6 years after it was installed? How on earth is that your fault? For one that finish nail would rust out far faster than 6 years. I have had coated screws rust out in less than 2 weeks to the point the screw come out and then the pipe started to leak. A finish nail would rust out far quicker than a screw. They also should have taken pictures of the issue before they removed it. For all that you know they hit it them self and then put the blame on you. It would have been in their interest to keep the evidence and proof with a picture. If they have neither of the above then they could blame anyone.


----------



## ApgarNJ (Apr 16, 2006)

I'm glad I do all my own trim work and I'm there from the beginning. I don't know how trim guys go into a house and know where and where not to nail. You can't put a nail plate everywhere. There are guys who nail where there isn't a stud, etc and how can you know if they are going to do this.

I hope this works out for you. I don't see how this is your fault at all. I hope your insurance company protects you. Ask them about your premium. I don't see how the homeowners can have a case 6 yrs later. If there was a leak, they should have called you in there first.


----------



## Insuranceclaims (Aug 31, 2009)

JMK said:


> @VinylHanger
> Oh, our insurance company has decided to increase our premium from about $12,000 to $21,000 a year. They've made this decision before determining whether or not they are going to pay this claim. Needless to say, I'm currently looking for another insurance company before we're up for renewal.

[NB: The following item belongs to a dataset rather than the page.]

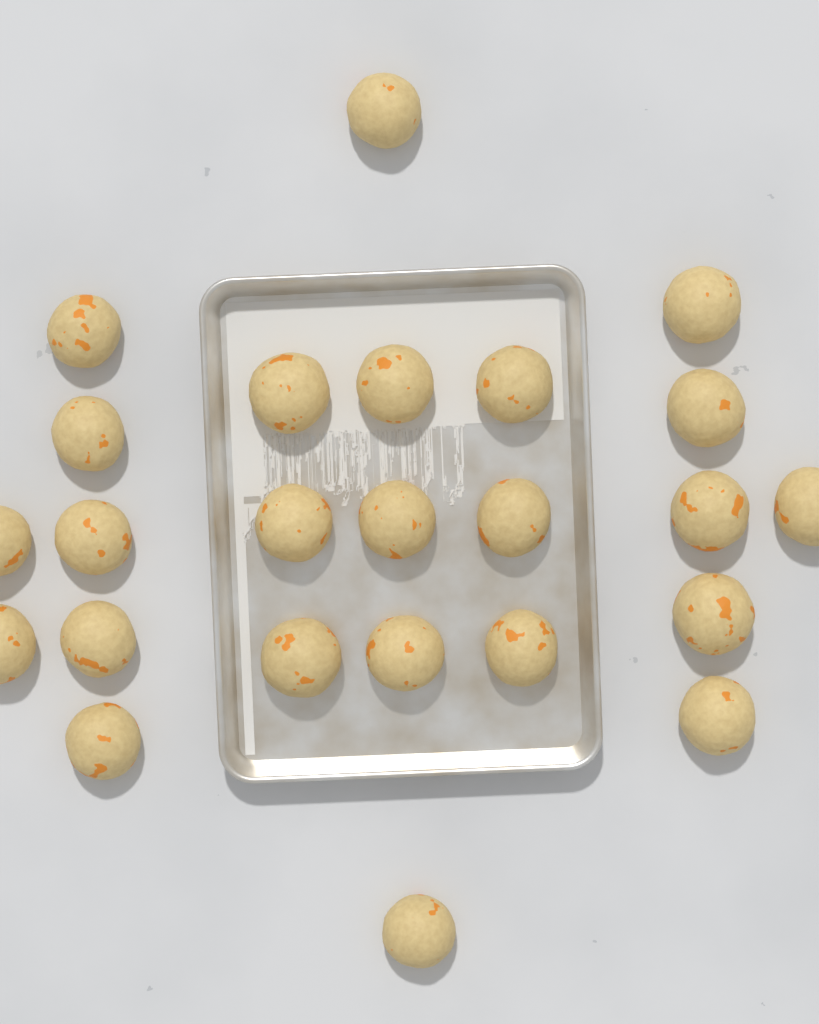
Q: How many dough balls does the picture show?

....drifting a little from the main purpose of this post, but I wanted to make this comment so all could have something to think about....Oh, our insurance company has decided to increase our premium from about $12,000 to $21,000 a year. They've made this decision before determining whether or not they are going to pay this claim.......let's assume that this increase is not due to any reasons, did you ask them why the $9,000 increase? If not,why? Your claims history usually follows you from carrier to carrier. You could be looked at as a risk. All the more reason to find out whether the nail issue was really your fault or not......if you don't stand up for yourself, no one else will; surely, not your carrier. To the carrier, it doesn't matter whether you were at fault or not, by raising your premiums, they will either reclaim their pay out or get rid of you or make you voluntarily change carriers.

When I don't like what someone tells me, my favorite two words are "Prove It."

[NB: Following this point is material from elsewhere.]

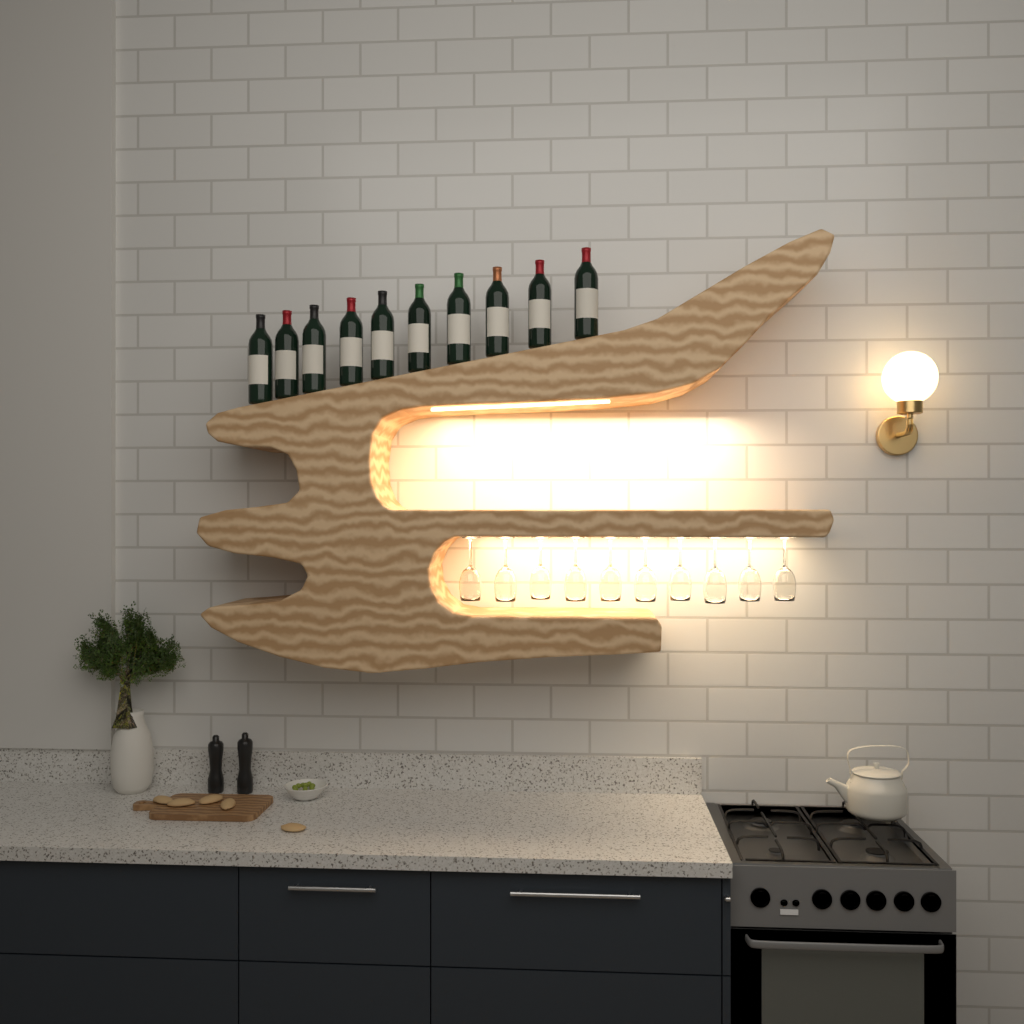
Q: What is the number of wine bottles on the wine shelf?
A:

This is just a reminder that if you turn a claim over to your carrier, you should still stay involved to protect your own reputation.

One of the main priorities in an insurance claim is to determine the Source of Loss.......Servpro should have discovered this during their Emergency Services and documented such.


----------



## Insuranceclaims (Aug 31, 2009)

rayh78 said:


> Things have got a lot harder with insurance companies.
> You have a rating just like a credit score.
> Even just a call to your agent for what seem like a simple question has to be reported and may effect your rating. Much less a claim.
> Even with homeowners. Currently have a Job caused by some flood damage. Homeowner called Insurance and just asked if he would be covered. But told agent he would just go ahead and cover the damage himself. 2k damages and 1500.00 deductible.
> ...


===============

Here is another example for all................Agents are only licensed to sell insurance; Adjusters/claims departments determine claims coverage. Many agents are required to notify the carrier if you call to ask a general question concerning a potential claim. 

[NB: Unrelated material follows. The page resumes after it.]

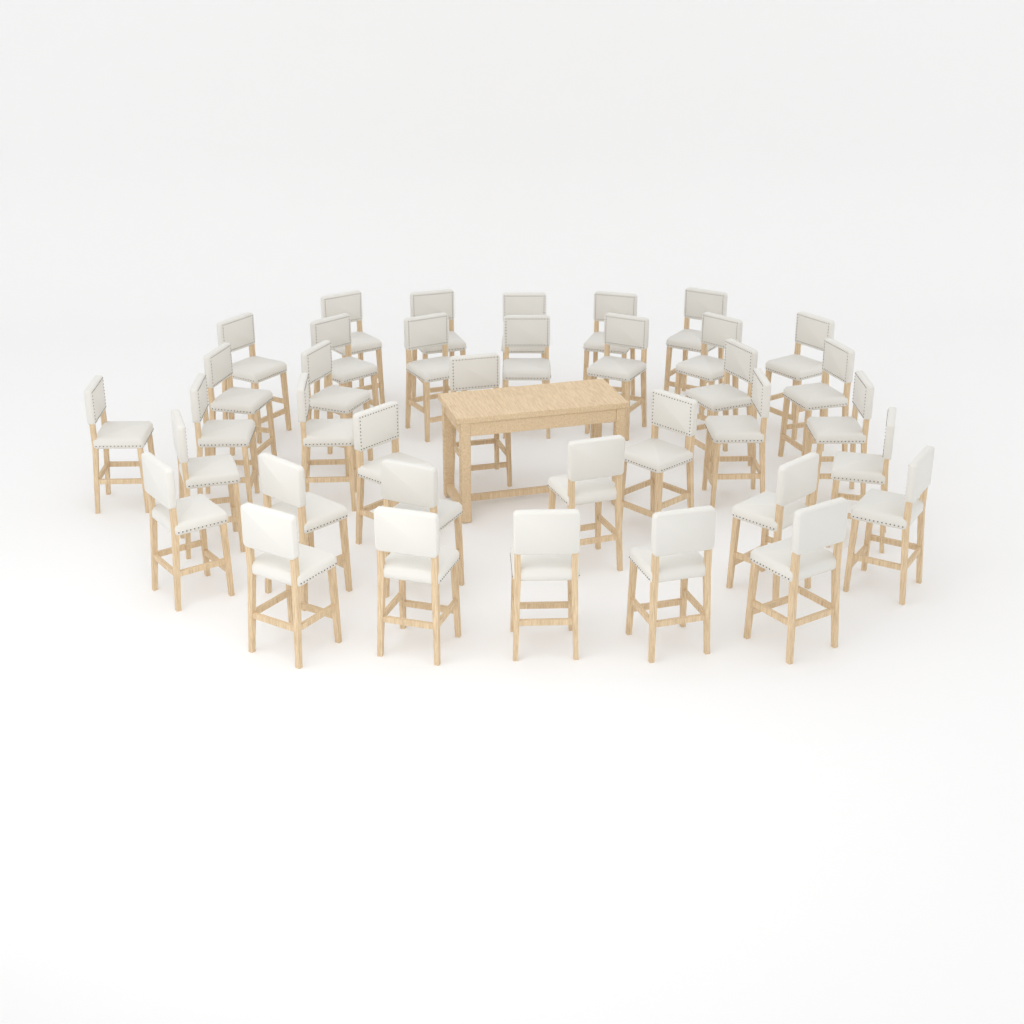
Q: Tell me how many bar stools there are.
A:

When a claim is filed, there are different degrees of flags for canceled claims or filed claims. How is a property owner supposed to make a decision?....know your deductible....know the source of loss.....call a qualified restoration contractor, who can give you a rough estimate for emergency service and repairs; usually they will work with you if you pay cash. I usually present all options to the insured, and suggest their best course of action.

In the post above, the carrier was notified for two flags: Claims was notified for a possible loss, and Underwriting was notified for the insured using his primary residence as business rental property.


----------



## TarahGruber (Jan 3, 2012)

JMK said:


> I recently received a letter from an attorney seeking payment for water damage to a home where I installed the new plumbing. The work was done almost 6 years ago. A plumbing permit was obtained and all work passed inspection. The damage to the home was caused by 2 finishing nails that struck the water line. The leak apparently started while they were out of town for a few days and caused $118,000.00 in damages (according to the homeowner). I have general liability insurance but don't want to claim this damage as I'm sure it will cause my premium to go up. Has anyone here ever encountered a situation like this? Or does anyone have an opinion on who should be held responsible?


Turn in that claim to your insurance company. They will cover not only the 118K (if you are actually held responsible to pay it) but they will also cover your legal defense. Trust me, most contractors can't afford the lawyers that have already there for you. The amount that your insurance will go up next year is insignificant compared to the potential legal costs.


----------